Why is COVID-19 vaccination refusal special? Because it's the Republican Party's current favorite disease, that's why. If measles had killed half a million people in a year then people who refused measles shots would be the party's new pockmarked faces of liberty and Republican senators would be rushing to demand troops be allowed to opt out of that one as well.
Being familiar with nigh-on-several Americans who have served in the military, I have it on good authority that this is not, in fact, how the military works. In the military they line you up and you get as damn many shots as the books say to give you, the ones who pass out afterwards are carried to the side so they don't clog traffic, and if you refuse you find yourself outside the base and you can find your own damn way home.
But again, it's been very important for Republicans to differentiate this pandemic disease from all the others, because this was the pandemic disease that was allowed to kill a half million Americans under the bored watch of an incompetent pathological liar the party had hitched its entire reputation to. So here's Cruz saying words at us defending his new stance:
"It is the same way we dishonorably discharge those convicted of serious crimes such as treason, desertion, sexual assault, and murder.
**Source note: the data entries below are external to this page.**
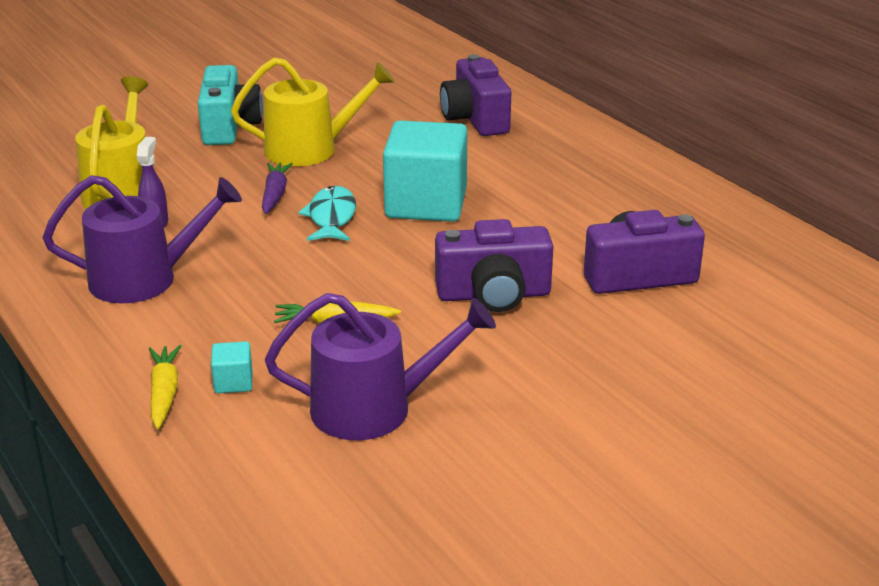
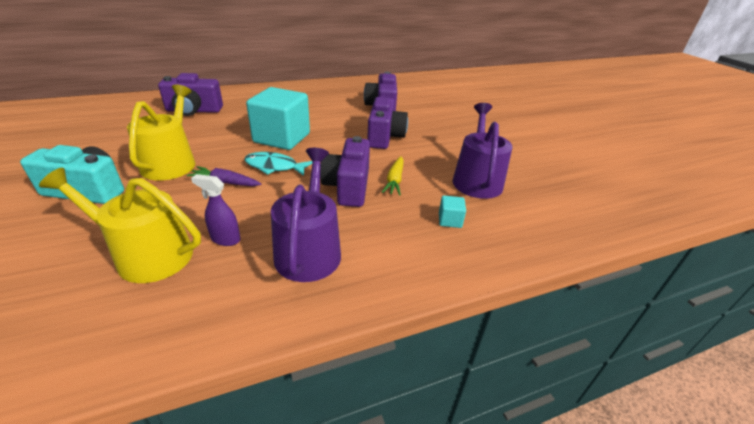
camera: 80 degrees left, 5 degrees up
yellow carrot [149,345,182,429] -> none
none -> purple camera [320,136,370,207]

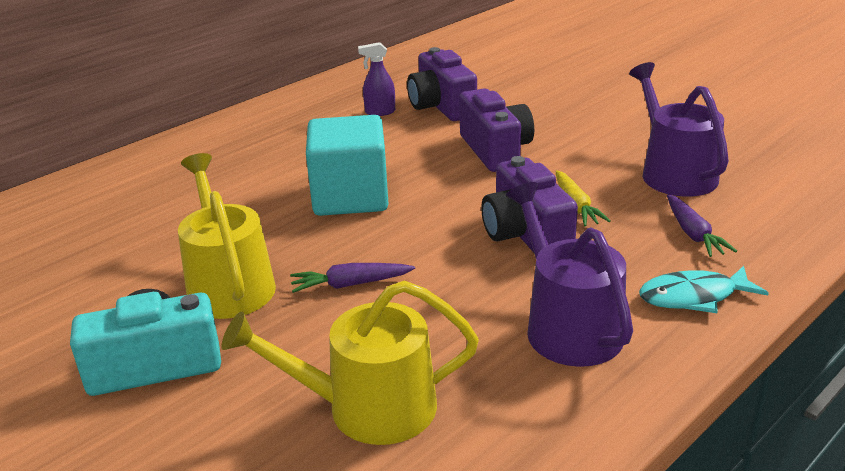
camera: 20 degrees left, 5 degrees down
purple camera [158,73,223,116] -> none
purple spray bottle [191,174,241,246] -> purple spray bottle moved to [358,42,395,116]
turquoise fish [244,152,313,176] -> turquoise fish moved to [639,266,769,313]
turquoise cube [439,196,466,228] -> purple carrot [667,194,737,257]

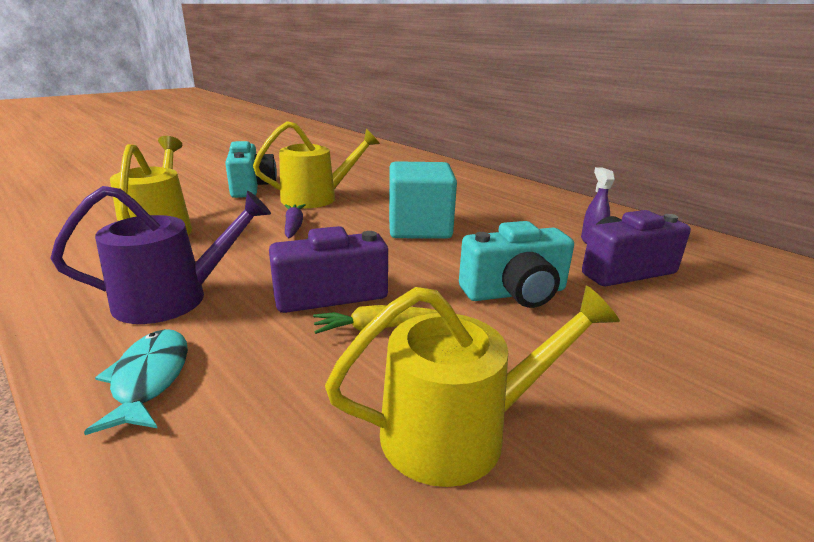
camera: 90 degrees right, 5 degrees down
purple camera [459,89,534,172] -> turquoise camera [459,221,574,308]
purple watering can [629,62,729,197] -> yellow watering can [325,286,620,487]
purple carrot [667,194,737,257] -> none

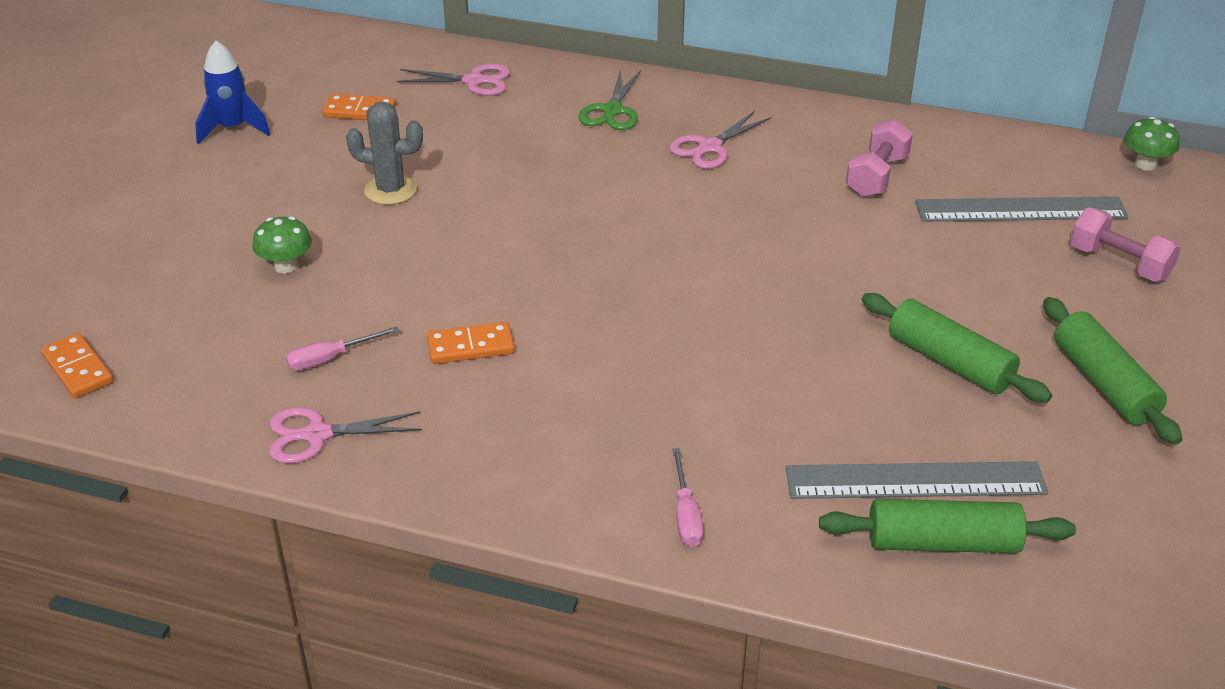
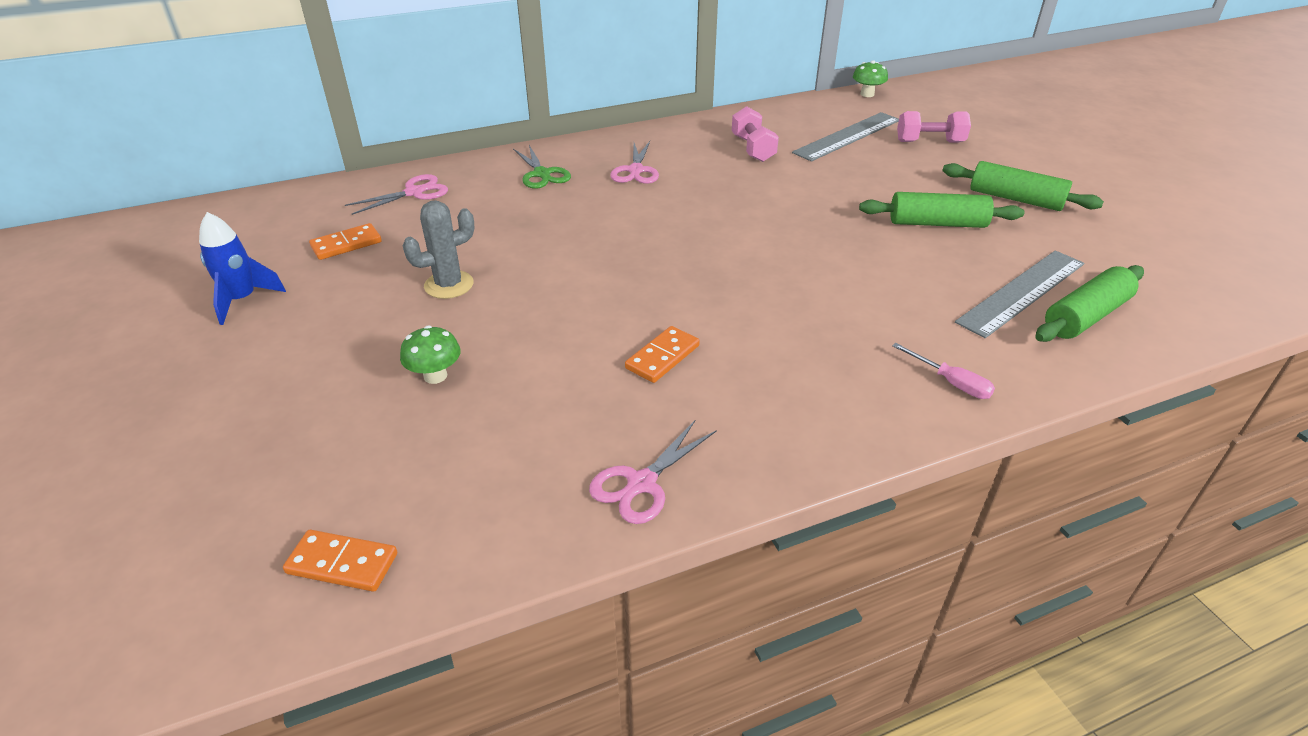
camera: 40 degrees left, 0 degrees up
pink screwdriver [286,326,399,370] -> none

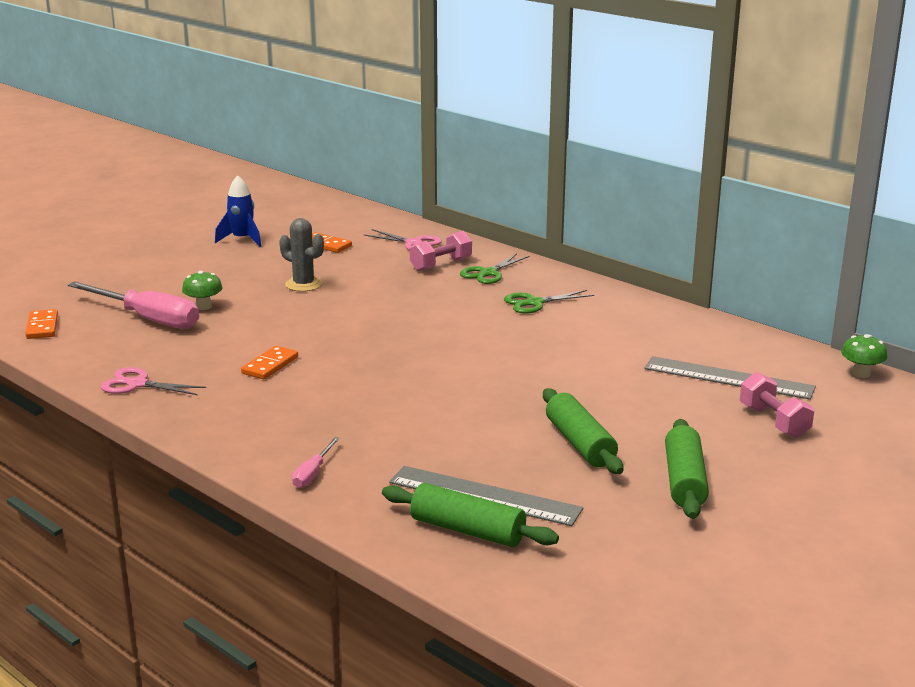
camera: 65 degrees right, 15 degrees down
pink scissors [610,141,659,184] -> green scissors [504,290,594,314]
orange domino [625,326,700,383] -> orange domino turned 75 degrees counterclockwise [241,346,298,379]
pink dumbbell [732,106,779,162] -> pink dumbbell moved to [410,231,472,271]
none -> pink screwdriver [68,282,199,329]

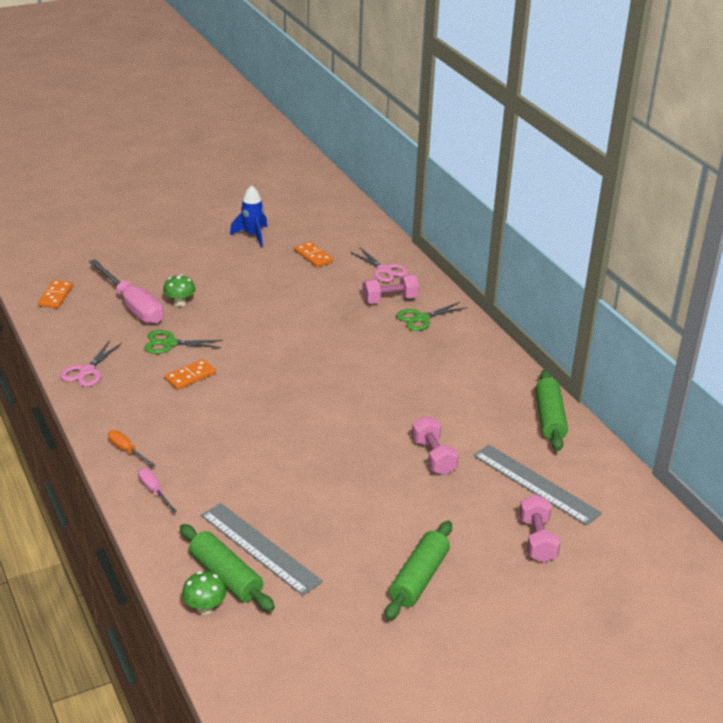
camera: 20 degrees right, 10 degrees up
pink scissors [100,367,206,395] -> pink scissors turned 105 degrees counterclockwise [60,340,122,387]
grey cactus [279,218,324,292] -> none
pink screwdriver [292,437,340,488] -> pink screwdriver turned 105 degrees clockwise [138,468,177,513]
green scissors [504,290,594,314] -> green scissors moved to [144,330,223,354]
green rolling pin [543,388,623,474] -> green rolling pin moved to [535,370,568,451]
green mushroom [841,334,887,378] -> green mushroom moved to [182,571,226,614]
none -> orange screwdriver [108,430,156,467]
none -> pink dumbbell [412,416,459,475]

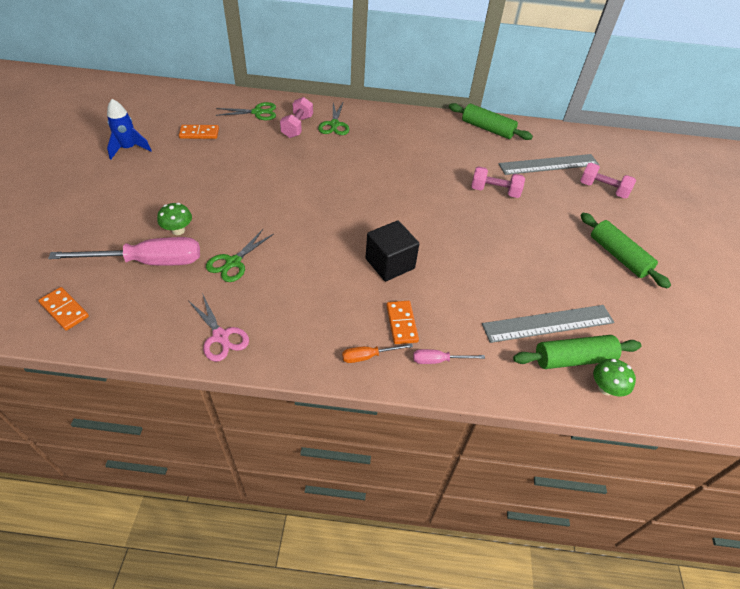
camera: 60 degrees left, 15 degrees up
orange domino [165,359,216,390] -> orange domino moved to [386,301,419,344]
pink scissors [350,248,408,282] -> green scissors [216,102,276,120]
none -> black cube [365,221,419,281]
Forcing all service members, including pregnant women and those who have already had COVID-19, to receive the vaccine is just one more example of President Biden and his administration putting politics ahead of science."
I cannot possibly convey to you how torturous it is to be forced to continually pay attention to Ted Damn Cruz. It's like having someone hand you earbuds demanding you listen to their favorite song, but it turns out the earbuds are four-inch rusty nails and the "song" is that they've tied a live rat to the flat side of each of them.
Anyway, I'm pretty sure that the punishment for "treason" is a heck of a lot more than getting discharged, and refusing an order has been reason for dishonorable discharge for some time now, and refusing a vaccine that will prevent you from murdering your tentmates when the FDA has now said its safe and the only people arguing otherwise are Facebook groups heavily influenced by foreign troll factories ... feels pretty close to desertion to me?
Mostly, though, this is yet another case in which Republicans continue to choose the oddest possible hills to die on. We're in a pandemic. A deadly pandemic, one that has now killed 675,000 Americans in less than two years. But at no point during any of that have any of the Republican senators in question launched any substantial effort to actually keep Americans from dying; time after time, the only thing that rouses them is the notion that maybe it might be patriotic to do not a damn thing to quell the pandemic and maybe the real heroes here are the ones who don't want to wear masks or get vaccines because [generic burping noises].
If you're in the military and not willing to get a vaccine for the one thing most likely to result in military deaths in the next six months, you shouldn't be in the military. You also shouldn't get to pretend you served honorably if you refused vaccination because you believed some Facebook conspiracy theory over your own commanders.
Mostly, though, it's just impressive how narrow Republican pandemic concerns continue to be. We're supposed to consider the deaths of 675,000 Americans no big deal and nothing worth taking drastic action over. But the thought that a soldier directly defying orders in a way that endangers the lives of those around them can expect to be treated accordingly, now that rouses them out of their naps.